Portarlington mussels with lemon and chilli
Mussels served with lemon and chilli.

“Aquaculture is [often] seen as destructive, so a lot of our guests are really surprised about how environmentally friendly and sustainable our industry is,” Lance says. “[Our mussels] would filter 1.4 billion litres of water a day,” he adds, explaining how mussels remove excess nitrogen and phosphorus from the water. “And through biomineralisation, we lock carbon into mussel shells.”

a hand holding a Portarlington mussel
Mussels are a sustainable food.

Despite their glowing list of accolades, these molluscs have long been seen as the oysters’ poorer cousins. “It was a really slow start,” explains Lance, who says that in the early days of his career, “you could not sell mussels in Victoria”.

But word has slowly caught on. Chefs as globally acclaimed as Attica’s Ben Shewry and even René Redzepi of Noma, Denmark, have travelled to these very waters just to try the shellfish at the source, sharing only the highest praise, and using Lance’s mussels in their restaurants.

guests sampling Portarlington mussels onboard
Sampling the goods onboard. (Image: Visit Victoria/Hannyn Shiggins)

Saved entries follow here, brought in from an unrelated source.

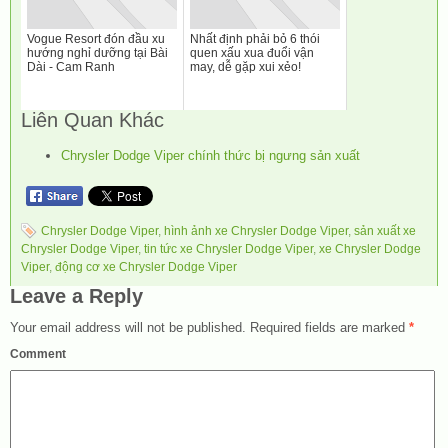
Vogue Resort đón đầu xu
Nhất định phải bỏ 6 thói
hướng nghỉ dưỡng tại Bài
quen xấu xua đuổi vận
Dài - Cam Ranh
may, dễ gặp xui xẻo!
Liên Quan Khác
Chrysler Dodge Viper chính thức bị ngưng sản xuất
Chrysler Dodge Viper
,
hình ảnh xe Chrysler Dodge Viper
,
sản xuất xe
Chrysler Dodge Viper
,
tin tức xe Chrysler Dodge Viper
,
xe Chrysler Dodge
Viper
,
động cơ xe Chrysler Dodge Viper
Leave a Reply
Your email address will not be published.
Required fields are marked
*
Comment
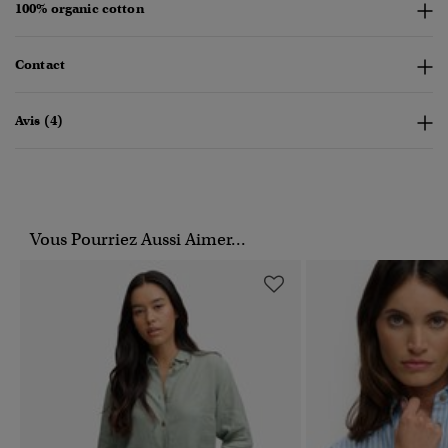
100% organic cotton
Contact
Avis (4)
Vous Pourriez Aussi Aimer...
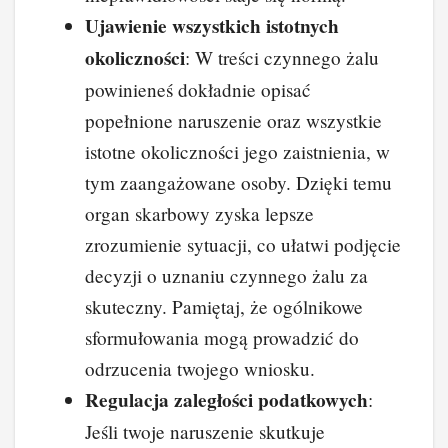
Ujawienie wszystkich istotnych
okoliczności
: W treści czynnego żalu
powinieneś dokładnie opisać
popełnione naruszenie oraz wszystkie
istotne okoliczności jego zaistnienia, w
tym zaangażowane osoby. Dzięki temu
organ skarbowy zyska lepsze
zrozumienie sytuacji, co ułatwi podjęcie
decyzji o uznaniu czynnego żalu za
skuteczny. Pamiętaj, że ogólnikowe
sformułowania mogą prowadzić do
odrzucenia twojego wniosku.
Regulacja zaległości podatkowych
:
Jeśli twoje naruszenie skutkuje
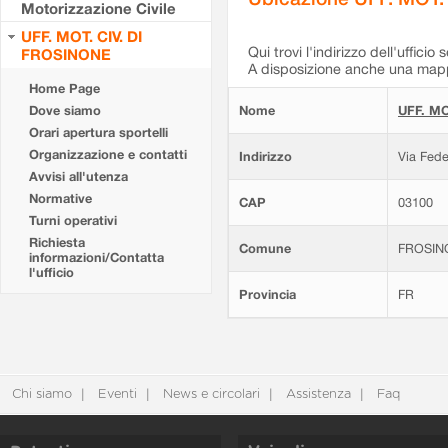
Motorizzazione Civile
UFF. MOT. CIV. DI
Qui trovi l'indirizzo dell'ufficio 
FROSINONE
A disposizione anche una mappa
Home Page
Dove siamo
Nome
UFF. MO
Orari apertura sportelli
Organizzazione e contatti
Indirizzo
Via Fede
Avvisi all'utenza
Normative
CAP
03100
Turni operativi
Richiesta
Comune
FROSIN
informazioni/Contatta
l'ufficio
Provincia
FR
Chi siamo
Eventi
News e circolari
Assistenza
Faq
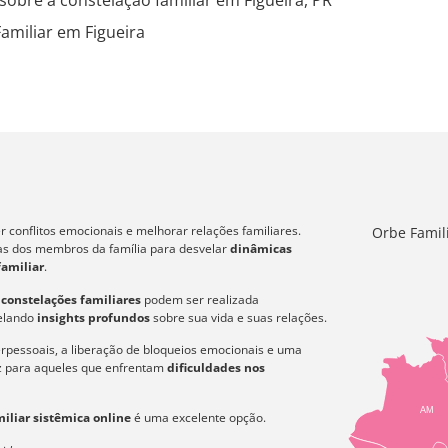
sobre a constelação familiar em Figueira, PR
amiliar em Figueira
 conflitos emocionais e melhorar relações familiares.
Orbe Famil
icas dos membros da família para desvelar
dinâmicas
familiar
.
s
constelações familiares
podem ser realizada
velando
insights profundos
sobre sua vida e suas relações.
erpessoais, a liberação de bloqueios emocionais e uma
az para aqueles que enfrentam
dificuldades nos
AM
iliar sistêmica online
é uma excelente opção.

According to Lance there’s one obvious reason why the cool depths of Portarlington outshine other locations for mussel farming. “The water quality is second to none,” he says, noting how other regions are frequently rocked by harvest closures due to poor water quality. “We grow, without a doubt, some of the best shellfish in the world.” And with Lance’s bold claims backed up by some of the industry’s greatest names, perhaps it won’t be much longer until more Aussies uncover the appeal of Portarlington’s mussels.